**Text passage**
= = =

Go on a Singapore seafood adventure from fish farm to table

Ah Hua Kelong is taking Singapore’s fishing traditions forward for a new generation

In urban Singapore, one might not expect the "catch of the day" to actually mean seafood caught that day. 

But one fish farm in Singapore is hoping to turn those expectations around.

“Everything that we produce here is out on the same day. The tagline here is ‘harvest by sunrise, deliver by sunset’,” says Wong Jing Kai, one of the young entrepreneurs behind Ah Hua Kelong. 

In fact, he’s so committed to that promise that there are no chillers on the farm for storage.

Ah Hua Kelong sits at the northern tip of the island. Its daily catch includes seabass, mussels and flower crabs.

Getting the catch of the day from Singapore’s own waters not only helps with freshness, it helps reduce the overall carbon footprint of our seafood – something that’s becoming more and more important to conscious consumers.

“Why are we not going to a source near to us to get freshness and quality? We’re trying to build up that food source here for the next generation so hopefully they take more pride in what we have (locally) and that can be found on our own shores,” Jing Kai says.

= = =

**Dataset excerpts**
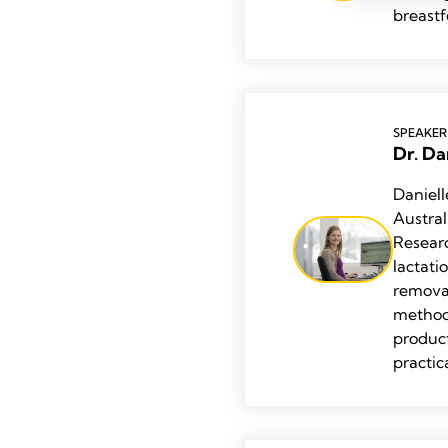
breast
SPEAKER
Dr. Da
Daniell
Austra
Resear
lactati
remova
methodo
product
practic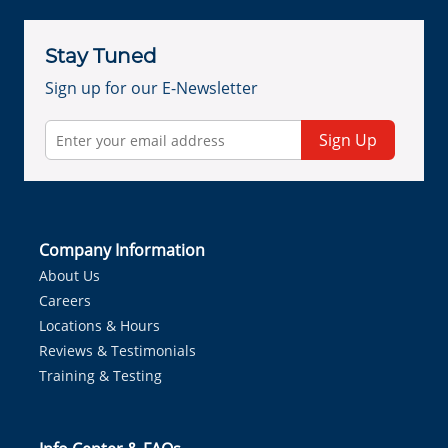
Stay Tuned
Sign up for our E-Newsletter
Sign Up
Company Information
About Us
Careers
Locations & Hours
Reviews & Testimonials
Training & Testing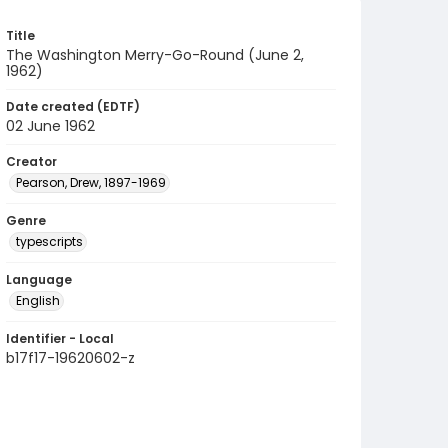
Title
The Washington Merry-Go-Round (June 2,
1962)
Date created (EDTF)
02 June 1962
Creator
Pearson, Drew, 1897-1969
Genre
typescripts
Language
English
Identifier - Local
b17f17-19620602-z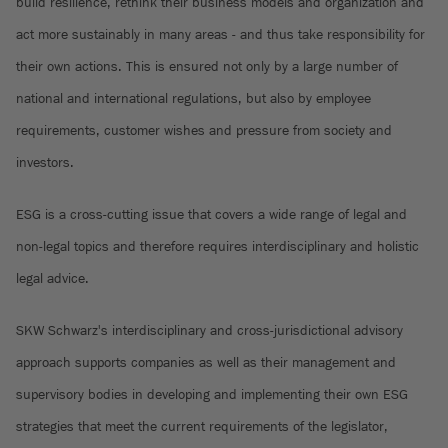
build resilience, rethink their business models and organization and
act more sustainably in many areas - and thus take responsibility for
their own actions. This is ensured not only by a large number of
national and international regulations, but also by employee
requirements, customer wishes and pressure from society and
investors.
ESG is a cross-cutting issue that covers a wide range of legal and
non-legal topics and therefore requires interdisciplinary and holistic
legal advice.
SKW Schwarz's interdisciplinary and cross-jurisdictional advisory
approach supports companies as well as their management and
supervisory bodies in developing and implementing their own ESG
strategies that meet the current requirements of the legislator,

= = =

Please rewrite the paragraph in the Ah Hua Kelong text that begins "Ah Hua Kelong sits at the northern tip" as a short list that keeps its main facts. The items play no part in this work.

**Result for this exercise**
- Location: the northern tip of the island
- Daily catch: seabass, mussels and flower crabs